Michael Jordan became the Bobcats’ majority owner last week after 4 years of minority ownership. He and his investment group bought their way in with $275 million, and MJ declared Thursday that he will be very involved in Bobcat operations, planning to make them a “winning program.”
Maybe Jordan didn’t read the flowchart, but his input will not lead to winning. In fact, the best thing he can do right now is stay far away and treat himself like an outsider who must rely on the guys who know the game to run the show. Instead he’s going to purchase a home in Charlotte and become a bigger cog in what’s going on.
The problems with this are obvious. Almost everything he’s done while working in the front offices of both Washington and Charlotte has been rightfully panned. Beyond the jokes about drafting Adam Morrison and Kwame Brown, Jordan is also responsible for incorrectly evaluating talent that’s already on his team. He threw away Jared Dudley in the Jason Richardson trade last year. Since then, Dudley has blown up for Phoenix and been an important piece to their resurgence this season. Jordan also gave away Shannon Brown last year, and Brown is now one of the Lakers’ most productive reserves who started admirably during Kobe’s absence.
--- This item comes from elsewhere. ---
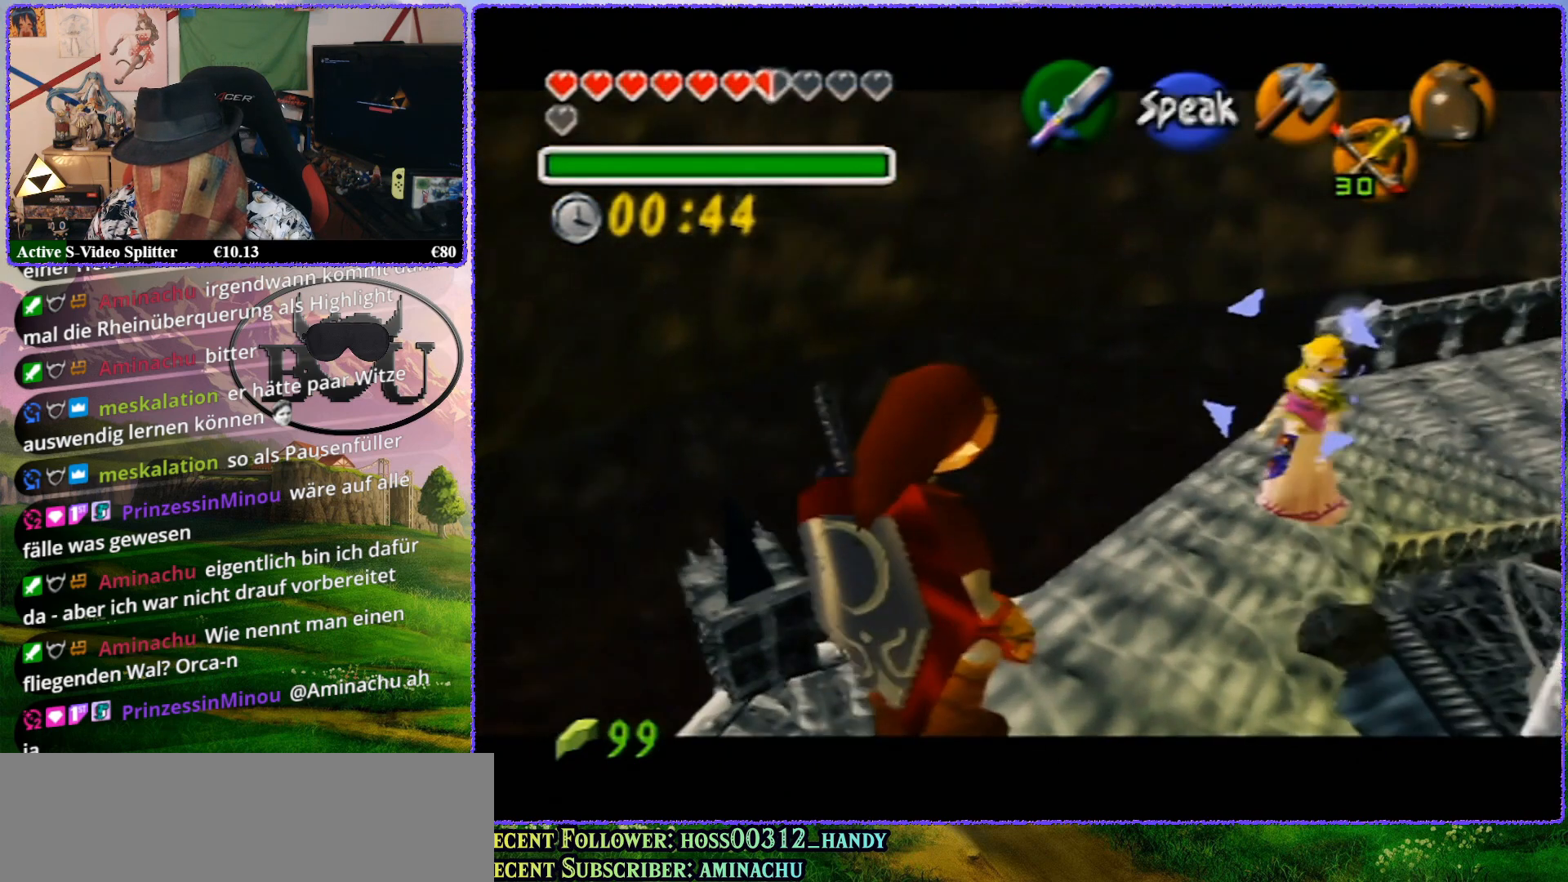
{"buttons": ["Z"], "left_stick": "up", "events": [[467, "left_stick", "up"]]}
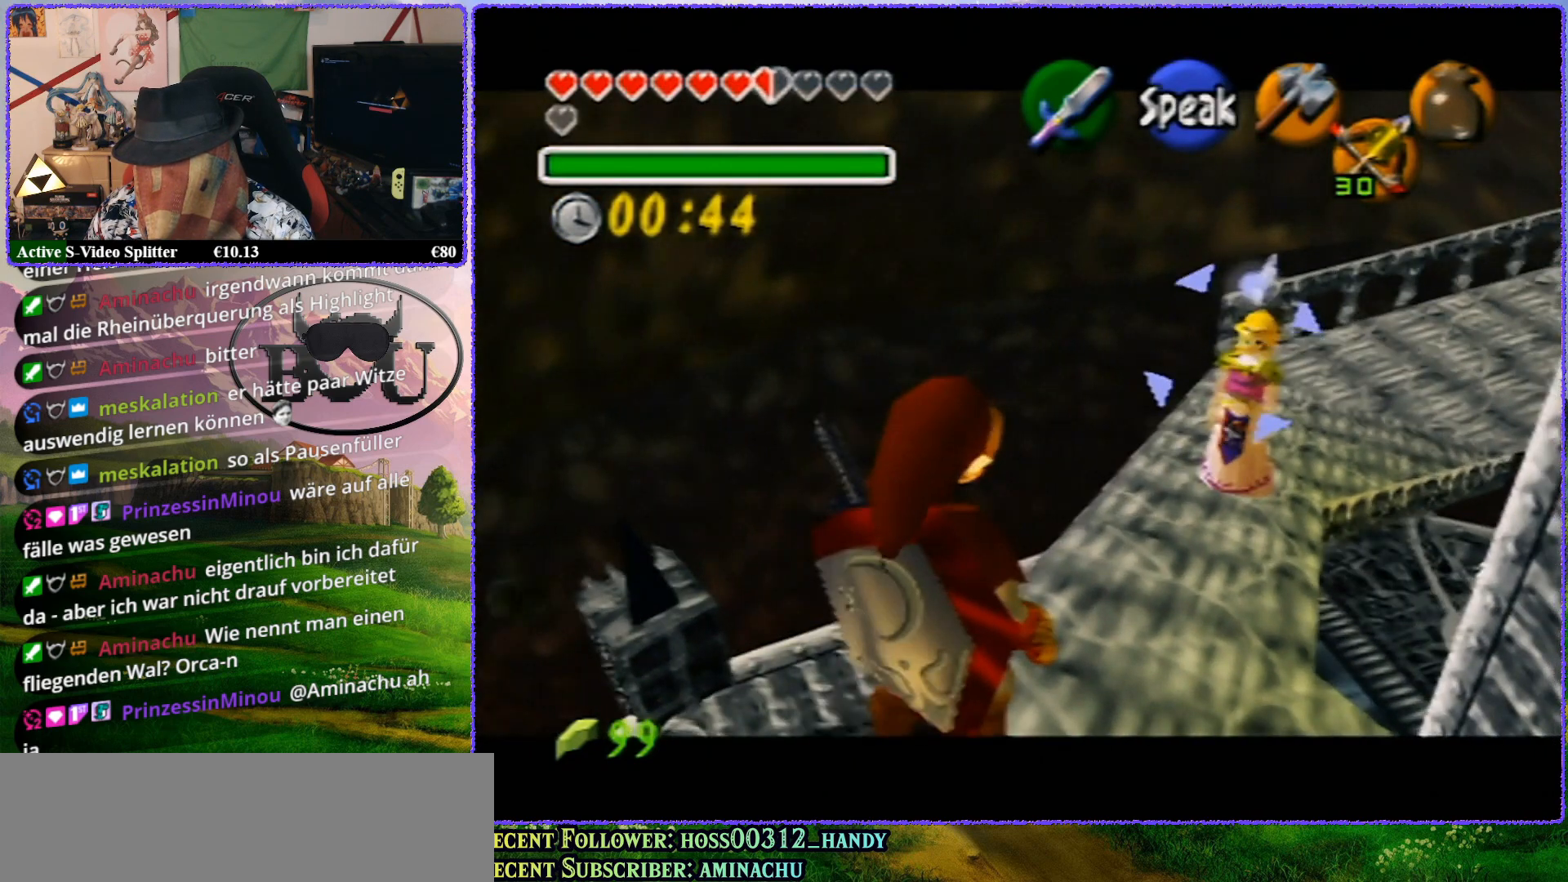
{"buttons": ["Z"], "left_stick": "up", "events": []}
Jordan has also been a bit of a distraction when he is around the clubs he’s worked with. Before playing for the Wizards, he was the President of Basketball Operations in Washington and would occasionally show up to practices to scrimmage with the players. Hint to Greatest Guard Ever: that’s a major distraction. Do you think the guys were discussing the X’s and O’s of the offense in the locker room after practice? Hell no, it was more likely, “Holy crap, we just played with Michael Jordan!”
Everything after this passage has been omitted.